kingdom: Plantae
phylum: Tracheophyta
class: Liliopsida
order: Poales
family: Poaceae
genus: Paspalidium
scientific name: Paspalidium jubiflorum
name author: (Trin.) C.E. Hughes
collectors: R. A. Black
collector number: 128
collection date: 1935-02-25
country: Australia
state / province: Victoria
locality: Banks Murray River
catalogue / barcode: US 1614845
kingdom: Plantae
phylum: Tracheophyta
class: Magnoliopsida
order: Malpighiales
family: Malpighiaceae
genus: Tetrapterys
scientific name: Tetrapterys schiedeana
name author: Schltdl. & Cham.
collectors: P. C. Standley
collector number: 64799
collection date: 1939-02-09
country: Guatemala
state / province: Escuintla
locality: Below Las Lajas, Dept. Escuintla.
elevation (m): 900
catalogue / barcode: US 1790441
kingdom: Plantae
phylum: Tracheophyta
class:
———
▶ [PROBLEM STATEMENT]: Rewrite all of the data above as a numbered list, leaving out any blank lines.

▶ [TASK SOLUTION]:
1. kingdom: Plantae
2. phylum: Tracheophyta
3. class: Liliopsida
4. order: Poales
5. family: Poaceae
6. genus: Paspalidium
7. scientific name: Paspalidium jubiflorum
8. name author: (Trin.) C.E. Hughes
9. collectors: R. A. Black
10. collector number: 128
11. collection date: 1935-02-25
12. country: Australia
13. state / province: Victoria
14. locality: Banks Murray River
15. catalogue / barcode: US 1614845
16. kingdom: Plantae
17. phylum: Tracheophyta
18. class: Magnoliopsida
19. order: Malpighiales
20. family: Malpighiaceae
21. genus: Tetrapterys
22. scientific name: Tetrapterys schiedeana
23. name author: Schltdl. & Cham.
24. collectors: P. C. Standley
25. collector number: 64799
26. collection date: 1939-02-09
27. country: Guatemala
28. state / province: Escuintla
29. locality: Below Las Lajas, Dept. Escuintla.
30. elevation (m): 900
31. catalogue / barcode: US 1790441
32. kingdom: Plantae
33. phylum: Tracheophyta
34. class:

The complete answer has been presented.